→ **Data records**

--------

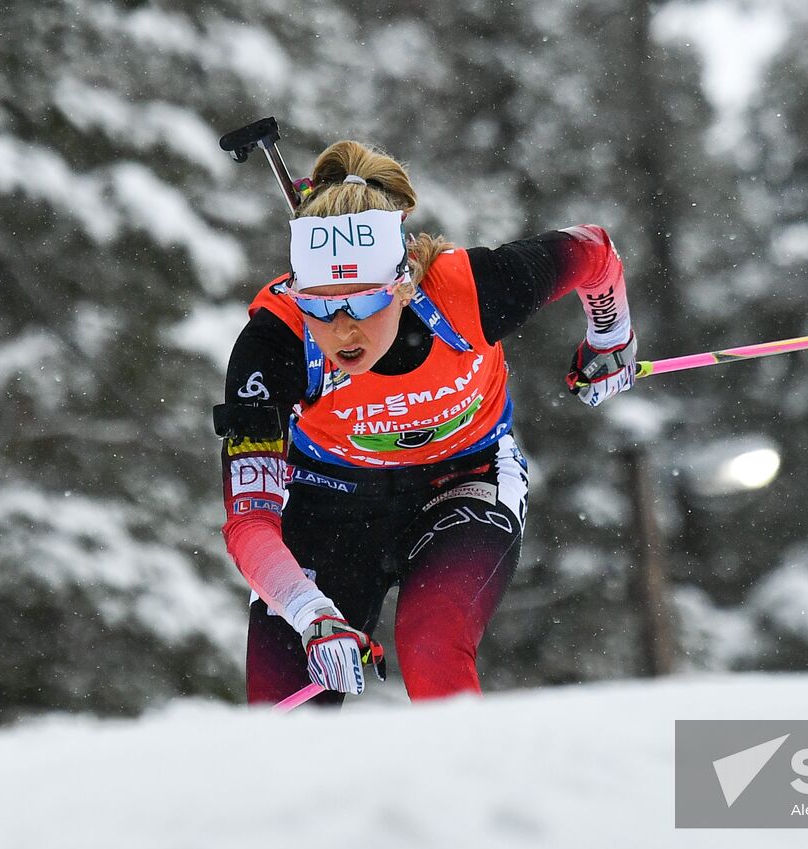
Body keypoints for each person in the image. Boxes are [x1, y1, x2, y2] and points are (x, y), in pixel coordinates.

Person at [215, 139, 636, 705]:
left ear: (403, 283)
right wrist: (312, 614)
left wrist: (610, 338)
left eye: (364, 303)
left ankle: (476, 789)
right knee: (284, 714)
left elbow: (593, 251)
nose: (342, 330)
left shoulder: (472, 291)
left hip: (463, 479)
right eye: (319, 304)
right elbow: (249, 523)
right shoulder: (274, 344)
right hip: (325, 502)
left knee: (432, 645)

--------

→ **Task details**
Nothing but the lines from the one holding "right knee: (284, 714)" to the end of the entries should be output, each exactly as it appears.

→ **Reply to the exercise**
right knee: (284, 714)
left elbow: (593, 251)
nose: (342, 330)
left shoulder: (472, 291)
left hip: (463, 479)
right eye: (319, 304)
right elbow: (249, 523)
right shoulder: (274, 344)
right hip: (325, 502)
left knee: (432, 645)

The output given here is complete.